Dr Kigoda was in the Mozambican capital to attend the Second Special Session of the Conference of African ministers for health. The theme of the conference was Universal Access to Comprehensive Sexual and Reproductive Health (SRH) Services in Africa.
We have been asking ourselves why we cant integrate the SRH-related services. The answer has finally come that we should take the integration initiative now, Dr Kigoda said, noting that the time to pool resources for people who need services such as family planning, HIV/AIDS-related attention and sexually transmitted Infections (STIs) was ripe.
She said that, being a developing country with limited recourses, Tanzania needed to embrace such entrepreneurial ideas to attain the continental goal of ensuring comprehensive access to SRH services by its people.
For sure, there is no reason for separating the departments that deal with, say, HIV/AIDS, SRH issues, STIs, or even tuberculosis (TB), she said.

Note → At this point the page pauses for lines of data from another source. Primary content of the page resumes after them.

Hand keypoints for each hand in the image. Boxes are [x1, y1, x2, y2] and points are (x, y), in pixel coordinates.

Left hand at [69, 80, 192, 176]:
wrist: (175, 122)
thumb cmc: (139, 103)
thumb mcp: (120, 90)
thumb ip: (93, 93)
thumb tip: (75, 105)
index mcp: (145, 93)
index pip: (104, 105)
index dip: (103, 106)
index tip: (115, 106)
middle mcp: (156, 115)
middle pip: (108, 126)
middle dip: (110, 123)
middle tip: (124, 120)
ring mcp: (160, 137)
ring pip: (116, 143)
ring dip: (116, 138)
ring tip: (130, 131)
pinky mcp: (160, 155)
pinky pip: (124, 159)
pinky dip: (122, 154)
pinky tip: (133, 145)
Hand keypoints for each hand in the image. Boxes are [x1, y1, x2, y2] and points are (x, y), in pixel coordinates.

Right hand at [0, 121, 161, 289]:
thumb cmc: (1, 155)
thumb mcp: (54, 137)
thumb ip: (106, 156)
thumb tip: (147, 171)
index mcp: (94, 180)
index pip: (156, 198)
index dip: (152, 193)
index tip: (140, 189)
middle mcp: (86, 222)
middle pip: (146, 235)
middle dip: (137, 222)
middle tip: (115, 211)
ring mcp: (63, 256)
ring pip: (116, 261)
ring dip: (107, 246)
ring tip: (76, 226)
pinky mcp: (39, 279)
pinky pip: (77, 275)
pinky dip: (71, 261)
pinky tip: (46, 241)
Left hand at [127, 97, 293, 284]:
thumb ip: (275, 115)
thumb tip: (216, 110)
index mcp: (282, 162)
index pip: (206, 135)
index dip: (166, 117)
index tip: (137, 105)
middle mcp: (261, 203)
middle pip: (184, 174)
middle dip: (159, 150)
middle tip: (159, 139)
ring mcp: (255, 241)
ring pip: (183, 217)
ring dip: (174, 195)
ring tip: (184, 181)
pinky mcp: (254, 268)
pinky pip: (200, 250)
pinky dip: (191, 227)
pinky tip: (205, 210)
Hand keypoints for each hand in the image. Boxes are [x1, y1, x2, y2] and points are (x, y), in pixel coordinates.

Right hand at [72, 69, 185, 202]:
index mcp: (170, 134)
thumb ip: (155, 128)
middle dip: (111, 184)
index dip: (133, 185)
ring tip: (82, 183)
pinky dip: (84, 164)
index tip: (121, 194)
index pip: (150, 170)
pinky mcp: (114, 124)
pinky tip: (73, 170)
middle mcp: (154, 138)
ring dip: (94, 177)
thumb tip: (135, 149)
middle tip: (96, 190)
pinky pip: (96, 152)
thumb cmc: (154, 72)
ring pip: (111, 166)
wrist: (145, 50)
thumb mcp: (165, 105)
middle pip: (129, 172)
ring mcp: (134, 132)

One of the impacts of separating them is, for instance, people seeking for HIV-related services, feel shy to attend their designated health centres fearing they could be seen by others and therefore become targets of stigmatisation and denial.
The minister also hinted about the need to review the health budget to cover all issues under SRH programmes.
The adoption of this African Union plan of action provides that, we, as Tanzanian government, need to decide how we can match the recommendations adopted, she said.
She said the challenge ahead of her ministry was to figure out how the health budget would be increased to cater for issues such as human resources development, advocacy and publicity of SRH issues.
We must eliminate the myth that talking about sexuality on family level was unethical. Rather, we have to go beyond information about sex and other related matters that are part and parcel of our daily life, she noted.
The ultimate goal of the Maputo Plan of Action was for African governments, civil societies and the private sector and development partners to join forces and implement the continental policy on access to SRH by 2015.